Une autre scène est étonnante : juste avant que le pilote de Friends ne soit diffusé, le producteur les a emmenés à Vegas, en leur disant : amusez-vous, c’est votre dernière sortie anonyme. Après, vous ne pourrez plus passer inaperçus. C’est en effet une situation bizarre et même s’il en fait peut-être un peu trop (ça ne s’est certainement pas fait du jour au lendemain), il est certain qu’il s’est mis à vivre dans un monde où il ne pouvait plus simplement se balader dans la rue de bien des villes du monde : Friends a été un événement mondial. Mais il est clair qu’il aime ça, il aime rencontrer des célébrités, il aime voir l’impact qu’a eu Friends et son personnage. Il aime en faire des tonnes, dans la description de la célébrité comme de l’addiction.
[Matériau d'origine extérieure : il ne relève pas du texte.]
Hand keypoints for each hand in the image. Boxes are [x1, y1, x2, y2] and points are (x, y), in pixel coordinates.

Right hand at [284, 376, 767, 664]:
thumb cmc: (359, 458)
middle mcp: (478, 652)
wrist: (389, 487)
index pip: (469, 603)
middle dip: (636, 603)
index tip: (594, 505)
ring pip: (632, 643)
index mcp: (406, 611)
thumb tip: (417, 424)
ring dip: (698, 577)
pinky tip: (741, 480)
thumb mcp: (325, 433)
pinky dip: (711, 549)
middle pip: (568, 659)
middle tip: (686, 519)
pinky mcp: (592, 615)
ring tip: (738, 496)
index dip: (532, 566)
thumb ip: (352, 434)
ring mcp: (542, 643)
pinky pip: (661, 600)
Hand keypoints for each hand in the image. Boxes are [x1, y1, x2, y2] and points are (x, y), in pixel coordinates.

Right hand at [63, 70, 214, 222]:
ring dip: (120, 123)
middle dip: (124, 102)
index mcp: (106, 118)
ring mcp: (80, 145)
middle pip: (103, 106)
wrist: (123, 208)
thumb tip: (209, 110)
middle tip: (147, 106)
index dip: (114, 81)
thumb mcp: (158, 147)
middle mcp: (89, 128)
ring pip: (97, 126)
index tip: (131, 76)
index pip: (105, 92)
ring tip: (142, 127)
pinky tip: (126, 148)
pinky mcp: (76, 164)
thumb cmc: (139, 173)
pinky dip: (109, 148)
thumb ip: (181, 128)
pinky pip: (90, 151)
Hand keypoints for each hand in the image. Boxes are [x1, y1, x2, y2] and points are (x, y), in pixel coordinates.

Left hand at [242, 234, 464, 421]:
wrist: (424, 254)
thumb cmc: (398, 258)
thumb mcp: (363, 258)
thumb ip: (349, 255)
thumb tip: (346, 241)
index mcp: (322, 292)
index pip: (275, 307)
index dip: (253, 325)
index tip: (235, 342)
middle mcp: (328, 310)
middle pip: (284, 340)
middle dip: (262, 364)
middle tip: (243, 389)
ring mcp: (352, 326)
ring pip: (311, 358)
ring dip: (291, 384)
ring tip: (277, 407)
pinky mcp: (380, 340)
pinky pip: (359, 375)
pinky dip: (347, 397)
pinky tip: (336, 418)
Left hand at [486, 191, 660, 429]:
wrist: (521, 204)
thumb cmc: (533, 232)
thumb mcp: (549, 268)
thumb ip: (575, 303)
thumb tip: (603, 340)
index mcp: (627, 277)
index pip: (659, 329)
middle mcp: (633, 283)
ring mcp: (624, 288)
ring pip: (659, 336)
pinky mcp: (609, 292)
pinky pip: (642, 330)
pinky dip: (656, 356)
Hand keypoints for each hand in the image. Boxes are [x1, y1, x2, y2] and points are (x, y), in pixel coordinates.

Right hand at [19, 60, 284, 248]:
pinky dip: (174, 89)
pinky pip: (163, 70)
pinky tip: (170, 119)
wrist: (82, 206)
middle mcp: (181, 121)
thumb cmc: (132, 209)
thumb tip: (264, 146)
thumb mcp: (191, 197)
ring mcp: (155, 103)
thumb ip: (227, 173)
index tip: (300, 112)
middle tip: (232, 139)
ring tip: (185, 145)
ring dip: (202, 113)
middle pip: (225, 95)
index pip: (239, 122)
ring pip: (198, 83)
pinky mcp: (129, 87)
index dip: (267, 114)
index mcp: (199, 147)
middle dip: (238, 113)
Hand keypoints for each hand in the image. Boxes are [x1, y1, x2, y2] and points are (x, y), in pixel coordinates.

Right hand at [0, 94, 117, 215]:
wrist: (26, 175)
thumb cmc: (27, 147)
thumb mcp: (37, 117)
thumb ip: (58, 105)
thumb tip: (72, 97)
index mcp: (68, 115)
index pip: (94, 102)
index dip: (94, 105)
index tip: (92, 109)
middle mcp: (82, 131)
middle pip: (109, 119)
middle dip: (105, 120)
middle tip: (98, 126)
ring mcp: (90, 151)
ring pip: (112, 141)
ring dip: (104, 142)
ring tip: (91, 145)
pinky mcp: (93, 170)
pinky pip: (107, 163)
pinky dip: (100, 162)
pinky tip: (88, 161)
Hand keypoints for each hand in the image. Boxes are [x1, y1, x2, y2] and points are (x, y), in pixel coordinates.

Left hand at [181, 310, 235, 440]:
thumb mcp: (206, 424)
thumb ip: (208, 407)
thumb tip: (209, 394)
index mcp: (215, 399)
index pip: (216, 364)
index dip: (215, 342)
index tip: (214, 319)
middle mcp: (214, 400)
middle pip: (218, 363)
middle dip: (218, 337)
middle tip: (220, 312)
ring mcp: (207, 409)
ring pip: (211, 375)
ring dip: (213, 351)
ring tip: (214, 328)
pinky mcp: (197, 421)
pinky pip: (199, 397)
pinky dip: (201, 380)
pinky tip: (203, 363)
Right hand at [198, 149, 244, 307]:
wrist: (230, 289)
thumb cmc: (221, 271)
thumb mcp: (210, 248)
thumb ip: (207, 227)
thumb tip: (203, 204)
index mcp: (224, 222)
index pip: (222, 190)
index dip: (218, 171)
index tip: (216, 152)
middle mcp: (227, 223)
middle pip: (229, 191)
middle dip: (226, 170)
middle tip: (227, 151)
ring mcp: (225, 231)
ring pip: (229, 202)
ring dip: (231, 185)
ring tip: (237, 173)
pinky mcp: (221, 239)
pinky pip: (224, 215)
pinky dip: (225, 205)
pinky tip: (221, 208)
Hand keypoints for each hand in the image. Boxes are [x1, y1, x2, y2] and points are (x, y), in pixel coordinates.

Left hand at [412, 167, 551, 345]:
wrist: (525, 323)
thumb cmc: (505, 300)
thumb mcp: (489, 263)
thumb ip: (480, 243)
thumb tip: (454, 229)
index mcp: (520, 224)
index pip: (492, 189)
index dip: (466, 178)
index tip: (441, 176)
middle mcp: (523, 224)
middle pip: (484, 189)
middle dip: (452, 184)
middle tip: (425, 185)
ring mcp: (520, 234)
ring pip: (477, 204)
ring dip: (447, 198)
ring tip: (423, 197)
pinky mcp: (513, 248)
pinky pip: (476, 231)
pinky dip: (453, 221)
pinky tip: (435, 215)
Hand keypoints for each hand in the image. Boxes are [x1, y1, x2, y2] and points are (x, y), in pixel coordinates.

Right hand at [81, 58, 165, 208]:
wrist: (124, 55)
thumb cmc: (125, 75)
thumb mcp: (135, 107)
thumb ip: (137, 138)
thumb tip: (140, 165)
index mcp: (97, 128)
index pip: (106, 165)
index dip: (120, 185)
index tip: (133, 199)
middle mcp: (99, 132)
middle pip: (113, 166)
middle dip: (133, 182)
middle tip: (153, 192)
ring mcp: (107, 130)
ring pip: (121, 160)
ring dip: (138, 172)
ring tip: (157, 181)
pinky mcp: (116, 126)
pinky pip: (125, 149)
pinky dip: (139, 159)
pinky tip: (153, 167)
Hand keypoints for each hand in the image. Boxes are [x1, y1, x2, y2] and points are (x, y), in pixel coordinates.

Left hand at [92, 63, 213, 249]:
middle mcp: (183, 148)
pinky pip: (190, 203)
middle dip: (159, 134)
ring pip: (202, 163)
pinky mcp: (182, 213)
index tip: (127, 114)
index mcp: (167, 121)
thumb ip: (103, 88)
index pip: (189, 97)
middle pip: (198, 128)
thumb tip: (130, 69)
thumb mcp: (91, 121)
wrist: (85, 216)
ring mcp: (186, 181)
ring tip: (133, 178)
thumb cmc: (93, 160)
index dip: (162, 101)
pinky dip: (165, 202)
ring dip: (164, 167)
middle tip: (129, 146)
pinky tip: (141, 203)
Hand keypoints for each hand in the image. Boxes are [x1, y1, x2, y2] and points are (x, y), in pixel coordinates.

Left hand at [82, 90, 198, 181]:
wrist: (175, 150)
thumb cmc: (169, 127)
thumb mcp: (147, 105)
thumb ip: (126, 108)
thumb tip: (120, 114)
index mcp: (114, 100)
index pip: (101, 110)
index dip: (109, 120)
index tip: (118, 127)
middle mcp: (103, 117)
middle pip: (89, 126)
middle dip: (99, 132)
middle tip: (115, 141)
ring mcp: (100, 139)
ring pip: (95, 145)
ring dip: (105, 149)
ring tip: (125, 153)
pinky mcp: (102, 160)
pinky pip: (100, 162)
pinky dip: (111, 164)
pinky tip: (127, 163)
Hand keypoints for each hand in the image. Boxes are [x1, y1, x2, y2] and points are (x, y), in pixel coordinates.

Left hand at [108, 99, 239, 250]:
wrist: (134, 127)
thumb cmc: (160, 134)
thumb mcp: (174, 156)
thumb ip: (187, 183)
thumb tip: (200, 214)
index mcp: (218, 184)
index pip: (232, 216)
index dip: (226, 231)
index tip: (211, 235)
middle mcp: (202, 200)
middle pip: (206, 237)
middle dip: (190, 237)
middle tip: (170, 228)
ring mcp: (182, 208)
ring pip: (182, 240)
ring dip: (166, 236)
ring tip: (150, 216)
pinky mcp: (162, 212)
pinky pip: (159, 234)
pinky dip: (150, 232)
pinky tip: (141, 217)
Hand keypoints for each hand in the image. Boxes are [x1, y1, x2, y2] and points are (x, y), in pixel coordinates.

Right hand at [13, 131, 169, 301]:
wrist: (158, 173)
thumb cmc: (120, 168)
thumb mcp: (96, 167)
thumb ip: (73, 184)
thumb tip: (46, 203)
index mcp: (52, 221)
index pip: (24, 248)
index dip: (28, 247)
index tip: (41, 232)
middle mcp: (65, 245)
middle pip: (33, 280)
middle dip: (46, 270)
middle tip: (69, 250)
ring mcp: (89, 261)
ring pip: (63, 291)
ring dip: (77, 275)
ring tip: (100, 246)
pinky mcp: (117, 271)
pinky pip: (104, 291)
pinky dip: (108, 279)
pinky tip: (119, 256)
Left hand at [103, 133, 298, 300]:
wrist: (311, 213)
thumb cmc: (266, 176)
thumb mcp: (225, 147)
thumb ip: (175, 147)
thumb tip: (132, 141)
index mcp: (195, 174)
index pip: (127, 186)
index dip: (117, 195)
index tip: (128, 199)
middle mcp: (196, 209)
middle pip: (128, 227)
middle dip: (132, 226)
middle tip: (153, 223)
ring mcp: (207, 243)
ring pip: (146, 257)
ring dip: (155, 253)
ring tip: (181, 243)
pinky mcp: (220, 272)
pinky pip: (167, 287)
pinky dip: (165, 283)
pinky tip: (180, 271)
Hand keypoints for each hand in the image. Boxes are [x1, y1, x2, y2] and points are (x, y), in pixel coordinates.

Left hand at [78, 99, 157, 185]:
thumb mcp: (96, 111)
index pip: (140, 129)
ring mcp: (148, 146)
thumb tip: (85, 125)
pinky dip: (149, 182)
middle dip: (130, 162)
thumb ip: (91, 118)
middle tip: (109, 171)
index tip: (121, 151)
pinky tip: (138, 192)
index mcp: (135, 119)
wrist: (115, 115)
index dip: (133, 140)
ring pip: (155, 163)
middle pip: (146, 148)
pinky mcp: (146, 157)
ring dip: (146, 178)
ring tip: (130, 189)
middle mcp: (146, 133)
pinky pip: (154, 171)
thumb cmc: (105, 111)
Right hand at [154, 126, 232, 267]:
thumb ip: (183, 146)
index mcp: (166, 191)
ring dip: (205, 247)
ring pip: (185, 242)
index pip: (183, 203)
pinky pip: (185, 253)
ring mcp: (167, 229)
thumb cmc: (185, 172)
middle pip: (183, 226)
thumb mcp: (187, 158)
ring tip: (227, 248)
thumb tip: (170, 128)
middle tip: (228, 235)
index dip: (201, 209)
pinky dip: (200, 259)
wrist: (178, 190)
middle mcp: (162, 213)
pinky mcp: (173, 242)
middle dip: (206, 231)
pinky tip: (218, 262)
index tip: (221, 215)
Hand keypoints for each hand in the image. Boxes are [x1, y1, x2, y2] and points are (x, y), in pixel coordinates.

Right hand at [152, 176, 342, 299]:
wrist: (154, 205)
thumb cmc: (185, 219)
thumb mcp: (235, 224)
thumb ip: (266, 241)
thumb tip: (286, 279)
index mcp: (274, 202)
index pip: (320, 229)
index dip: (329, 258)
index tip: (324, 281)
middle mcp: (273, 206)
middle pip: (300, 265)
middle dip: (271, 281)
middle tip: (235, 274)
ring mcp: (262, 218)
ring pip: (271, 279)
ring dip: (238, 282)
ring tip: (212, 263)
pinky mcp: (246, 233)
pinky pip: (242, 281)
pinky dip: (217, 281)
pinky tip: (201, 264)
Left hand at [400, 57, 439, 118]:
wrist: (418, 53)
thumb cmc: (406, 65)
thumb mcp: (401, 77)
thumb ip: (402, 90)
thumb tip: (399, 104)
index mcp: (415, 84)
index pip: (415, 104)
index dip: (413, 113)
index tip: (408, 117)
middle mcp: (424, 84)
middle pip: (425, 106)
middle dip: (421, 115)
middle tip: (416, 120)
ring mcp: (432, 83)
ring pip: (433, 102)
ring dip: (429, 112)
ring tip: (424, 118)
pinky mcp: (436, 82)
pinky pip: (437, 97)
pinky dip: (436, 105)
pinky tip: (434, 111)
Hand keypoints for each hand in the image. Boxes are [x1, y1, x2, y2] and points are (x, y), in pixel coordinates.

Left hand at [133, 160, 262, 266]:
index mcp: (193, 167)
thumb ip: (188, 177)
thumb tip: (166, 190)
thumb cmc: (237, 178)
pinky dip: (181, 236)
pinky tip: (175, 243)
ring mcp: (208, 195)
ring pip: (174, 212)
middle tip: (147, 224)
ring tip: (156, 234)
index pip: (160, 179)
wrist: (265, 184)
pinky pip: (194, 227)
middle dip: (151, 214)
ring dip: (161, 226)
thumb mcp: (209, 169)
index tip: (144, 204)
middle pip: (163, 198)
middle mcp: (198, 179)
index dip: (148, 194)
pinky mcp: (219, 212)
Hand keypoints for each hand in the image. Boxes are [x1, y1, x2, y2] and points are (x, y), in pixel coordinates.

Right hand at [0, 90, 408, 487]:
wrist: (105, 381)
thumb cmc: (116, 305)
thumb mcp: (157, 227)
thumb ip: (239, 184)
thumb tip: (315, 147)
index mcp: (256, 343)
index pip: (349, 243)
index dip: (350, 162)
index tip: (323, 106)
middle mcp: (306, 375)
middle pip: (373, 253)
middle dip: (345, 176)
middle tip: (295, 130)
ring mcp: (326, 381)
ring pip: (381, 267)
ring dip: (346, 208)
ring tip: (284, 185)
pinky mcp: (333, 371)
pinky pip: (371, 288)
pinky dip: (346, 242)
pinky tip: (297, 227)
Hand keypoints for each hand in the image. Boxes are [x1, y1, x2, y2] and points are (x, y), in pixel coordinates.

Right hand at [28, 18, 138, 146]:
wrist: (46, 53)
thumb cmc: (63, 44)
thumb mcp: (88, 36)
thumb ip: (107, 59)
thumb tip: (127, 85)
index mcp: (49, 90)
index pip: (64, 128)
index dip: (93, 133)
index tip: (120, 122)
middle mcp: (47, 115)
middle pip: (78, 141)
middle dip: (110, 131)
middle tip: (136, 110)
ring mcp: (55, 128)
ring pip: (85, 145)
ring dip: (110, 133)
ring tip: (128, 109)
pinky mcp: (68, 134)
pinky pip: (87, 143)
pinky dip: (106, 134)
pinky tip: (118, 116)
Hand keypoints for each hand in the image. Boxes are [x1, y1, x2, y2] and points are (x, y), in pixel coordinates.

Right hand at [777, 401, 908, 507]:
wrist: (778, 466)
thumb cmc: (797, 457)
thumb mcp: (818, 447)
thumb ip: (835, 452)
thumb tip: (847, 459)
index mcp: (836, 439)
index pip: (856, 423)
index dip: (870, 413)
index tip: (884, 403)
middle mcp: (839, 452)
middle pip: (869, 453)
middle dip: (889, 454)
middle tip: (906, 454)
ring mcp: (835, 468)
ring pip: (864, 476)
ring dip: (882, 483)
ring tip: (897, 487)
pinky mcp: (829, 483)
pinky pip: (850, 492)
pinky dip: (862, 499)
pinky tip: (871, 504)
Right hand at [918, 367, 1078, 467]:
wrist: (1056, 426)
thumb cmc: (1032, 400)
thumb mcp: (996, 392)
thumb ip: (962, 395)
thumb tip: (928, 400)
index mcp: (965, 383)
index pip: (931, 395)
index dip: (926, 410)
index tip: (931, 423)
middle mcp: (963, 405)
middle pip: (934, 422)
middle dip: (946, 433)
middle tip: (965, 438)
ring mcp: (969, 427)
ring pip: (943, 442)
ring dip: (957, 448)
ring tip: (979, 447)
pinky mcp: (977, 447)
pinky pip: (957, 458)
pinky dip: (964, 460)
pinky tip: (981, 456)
Mais aussi il aime les gens : Bruce Willis, Julia Roberts… il ne parle dans son livre que des gens qu’il apprécient.

En lisant l’autobiographie de Matthew Perry, et quand on sait qu’on l’a retrouvé mort un an après, en overdose de kétamine, on se demande si Friends l’a tué ou l’a sauvé. Friends ne lui laissait pas de répit entre les cures de désintoxication : tout devait être vite fait pour qu’il puisse retourner jouer. Son père a même menacé les producteurs de l’empêcher de jouer s’ils continuait à le presser ainsi. Mais il y avait une série à faire, alors les désintox étaient vite faites, mal fait, par des gens qui souvent voyaient les stars comme des poules aux œufs d’or que peut être valait-il mieux ne pas vraiment soigner ? En tout cas, l’incompétence de certains de ces centres apparaît aussi manifeste que cruelle. Mais est-ce que sans Friends, il ne serait pas mort vite fait d’une overdose bien plus jeune, parce que personne ne se serait intéressé à le sauver, notamment lui-même ?

Bref, le livre finit de manière optimiste et pourtant, on a lu tellement de rechutes, qu’on se demande s’il y croit lui-même.

On regarde la couverture, sa photo est superbe, il est séduisant, un regard bleu, un léger sourire, on se demande si c’est le même type dont on vient de lire les multiples facettes de déchéance. Et on sait aussi que ça va se finir dans un jacuzzi en octobre 2023. Alors, ça donne aussi envie de revoir Friends, mais soudain, les scènes avec Chandler, quand on se souvient de l’état dans lequel il était en jouant dans certaines saisons rendent tristes.